Representatives of energy giant Dominion Resources were caught off guard this week by landowners outraged over the company’s threatened use of eminent domain in the construction of the proposed Atlantic Coast Pipeline (ACP). Bruce McKay, Senior Energy Policy Director of Dominion, struggled to explain the utility’s position to an increasingly skeptical audience during a panel at the Republican Party of Virginia Advance in Richmond Dec. 10.
Dominion thought they had the deck stacked in their favor.
They didn’t expect Virginia property owners directly affected by the pipeline to show up, advocating for their rights. The property owners’ message was simple: “Pipeline yes, eminent domain no.”
Led by Americans for Personal Property, Energy and Landowners (APPEAL), the grassroots coalition set up a table amidst the various Republican candidates, asking them to sign a petition to follow their ideals of limited government as well as energy independence. “We are in favor of the pipeline, but Dominion does not have to use eminent domain to take our land without just compensation,” said Jon Ansell. “You can either build it along existing easements, or give the property owners a small percentage of the proceeds like they do with fracking or gas extraction in Alaska. It’s simple.”
The property owners definitely stirred up a hornet’s nest that Dominion wasn’t expecting. Outside the panel room the property rights advocates clashed with event officials. They were forbidden from raising their signs opposing eminent domain. Henry Howell, an attorney representing the landowners, passionately argued about the importance of property rights to all Americans, especially for Republicans, and called out the hypocrisy of the aggression towards the property owners.
Multiple questions were submitted by attendees who voiced their concern about using eminent domain for the ACP. McKay was visibly flustered at the number of questions posed on the subject, then played dodgeball. He threw out confusing rules and facts to try to make it seem impossible to change the current pipeline plans.
Landowners weren’t buying it. After the panel, landowner Colin Winter confronted the Dominion representative, pleading with them to understand how much of an impact the pipeline was having on their way of life.

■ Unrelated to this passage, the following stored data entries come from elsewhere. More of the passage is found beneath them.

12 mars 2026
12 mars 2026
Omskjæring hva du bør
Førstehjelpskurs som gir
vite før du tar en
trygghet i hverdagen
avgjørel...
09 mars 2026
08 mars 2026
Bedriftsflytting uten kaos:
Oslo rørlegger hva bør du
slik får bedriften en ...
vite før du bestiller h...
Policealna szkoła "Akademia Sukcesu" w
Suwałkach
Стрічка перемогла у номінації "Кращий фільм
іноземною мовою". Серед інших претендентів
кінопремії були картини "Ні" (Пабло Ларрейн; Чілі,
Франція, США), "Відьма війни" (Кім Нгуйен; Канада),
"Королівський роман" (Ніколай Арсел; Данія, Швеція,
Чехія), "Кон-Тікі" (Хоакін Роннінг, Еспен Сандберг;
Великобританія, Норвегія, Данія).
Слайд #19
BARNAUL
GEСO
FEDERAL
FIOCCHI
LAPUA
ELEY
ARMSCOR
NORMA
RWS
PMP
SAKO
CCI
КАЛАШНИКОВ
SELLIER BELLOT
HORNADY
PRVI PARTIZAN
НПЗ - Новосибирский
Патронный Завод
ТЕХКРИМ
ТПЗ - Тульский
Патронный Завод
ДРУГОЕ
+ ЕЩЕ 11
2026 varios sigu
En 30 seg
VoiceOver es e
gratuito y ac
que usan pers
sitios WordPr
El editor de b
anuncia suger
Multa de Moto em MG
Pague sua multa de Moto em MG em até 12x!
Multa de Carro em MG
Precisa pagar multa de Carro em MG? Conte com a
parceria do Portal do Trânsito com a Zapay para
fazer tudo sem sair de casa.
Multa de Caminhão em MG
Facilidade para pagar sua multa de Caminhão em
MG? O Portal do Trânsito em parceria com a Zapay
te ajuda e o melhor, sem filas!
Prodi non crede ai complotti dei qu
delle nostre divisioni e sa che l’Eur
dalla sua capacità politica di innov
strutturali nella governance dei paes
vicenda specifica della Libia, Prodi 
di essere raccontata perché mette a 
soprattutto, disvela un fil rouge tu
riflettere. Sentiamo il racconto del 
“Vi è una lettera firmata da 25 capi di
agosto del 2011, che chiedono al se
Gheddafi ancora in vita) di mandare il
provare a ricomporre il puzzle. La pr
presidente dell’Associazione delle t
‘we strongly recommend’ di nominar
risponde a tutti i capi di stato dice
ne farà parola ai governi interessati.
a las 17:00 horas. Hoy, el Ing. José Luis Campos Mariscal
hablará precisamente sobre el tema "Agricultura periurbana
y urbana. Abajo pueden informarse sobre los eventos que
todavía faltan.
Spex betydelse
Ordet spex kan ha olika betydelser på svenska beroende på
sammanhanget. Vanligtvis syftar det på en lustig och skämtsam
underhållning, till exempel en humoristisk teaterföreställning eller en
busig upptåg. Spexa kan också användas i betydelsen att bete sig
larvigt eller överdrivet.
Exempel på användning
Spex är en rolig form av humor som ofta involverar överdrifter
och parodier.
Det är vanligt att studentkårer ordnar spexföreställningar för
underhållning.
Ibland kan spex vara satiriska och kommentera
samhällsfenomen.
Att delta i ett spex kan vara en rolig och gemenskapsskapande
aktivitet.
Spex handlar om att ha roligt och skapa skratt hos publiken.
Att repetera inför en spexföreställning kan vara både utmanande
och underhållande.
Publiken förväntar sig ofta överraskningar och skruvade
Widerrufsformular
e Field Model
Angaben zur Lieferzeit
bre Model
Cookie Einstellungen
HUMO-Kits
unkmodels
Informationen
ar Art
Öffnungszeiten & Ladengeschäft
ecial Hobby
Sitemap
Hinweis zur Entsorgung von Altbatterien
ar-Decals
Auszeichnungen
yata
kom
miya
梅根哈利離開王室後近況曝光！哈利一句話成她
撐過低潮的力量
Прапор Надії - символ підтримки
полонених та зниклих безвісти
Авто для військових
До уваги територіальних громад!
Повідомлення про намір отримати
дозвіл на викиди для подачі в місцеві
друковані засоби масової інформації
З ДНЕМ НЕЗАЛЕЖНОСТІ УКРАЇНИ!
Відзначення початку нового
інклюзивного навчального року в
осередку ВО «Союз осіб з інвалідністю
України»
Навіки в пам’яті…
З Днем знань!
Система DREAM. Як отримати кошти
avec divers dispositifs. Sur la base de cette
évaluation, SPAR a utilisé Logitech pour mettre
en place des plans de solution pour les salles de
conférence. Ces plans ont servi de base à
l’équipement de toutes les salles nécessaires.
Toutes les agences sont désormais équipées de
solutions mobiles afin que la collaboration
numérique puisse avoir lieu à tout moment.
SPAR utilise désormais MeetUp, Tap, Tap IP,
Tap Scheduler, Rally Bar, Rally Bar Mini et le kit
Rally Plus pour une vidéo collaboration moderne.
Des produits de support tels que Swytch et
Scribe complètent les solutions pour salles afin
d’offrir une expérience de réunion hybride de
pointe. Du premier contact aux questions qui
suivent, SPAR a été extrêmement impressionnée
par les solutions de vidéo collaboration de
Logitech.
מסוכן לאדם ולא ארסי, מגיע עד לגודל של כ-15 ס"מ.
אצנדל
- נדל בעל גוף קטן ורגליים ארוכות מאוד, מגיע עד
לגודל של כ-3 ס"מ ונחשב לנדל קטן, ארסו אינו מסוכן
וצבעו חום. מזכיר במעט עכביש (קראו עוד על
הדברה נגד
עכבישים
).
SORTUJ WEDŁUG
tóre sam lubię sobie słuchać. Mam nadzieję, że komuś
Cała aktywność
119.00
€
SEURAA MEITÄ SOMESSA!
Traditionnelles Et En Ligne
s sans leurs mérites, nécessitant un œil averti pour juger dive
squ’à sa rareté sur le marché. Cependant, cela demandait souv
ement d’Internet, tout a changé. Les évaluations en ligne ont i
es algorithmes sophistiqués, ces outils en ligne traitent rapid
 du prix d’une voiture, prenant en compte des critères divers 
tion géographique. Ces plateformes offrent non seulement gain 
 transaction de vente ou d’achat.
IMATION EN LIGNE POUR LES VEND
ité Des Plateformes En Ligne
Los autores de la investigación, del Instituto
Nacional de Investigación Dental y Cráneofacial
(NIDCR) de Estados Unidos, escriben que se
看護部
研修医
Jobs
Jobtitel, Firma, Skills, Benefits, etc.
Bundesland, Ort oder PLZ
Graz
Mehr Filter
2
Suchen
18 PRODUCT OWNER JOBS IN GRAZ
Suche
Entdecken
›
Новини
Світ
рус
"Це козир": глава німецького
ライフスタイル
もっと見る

Even some of the public in attendance confronted Dominion after the panel. When faced with a large group of attendees advocating for greater compensation for the farmers and property owners, McKay was forced to admit it sounded like it could work.
Jon Ansell said APPEAL wasn’t letting up any time soon. “We’ll see if Dominion heeds the warnings and suggestions for all those in attendance here today. Until then, we’ll keep fighting for our rights and the rights of our neighbors.”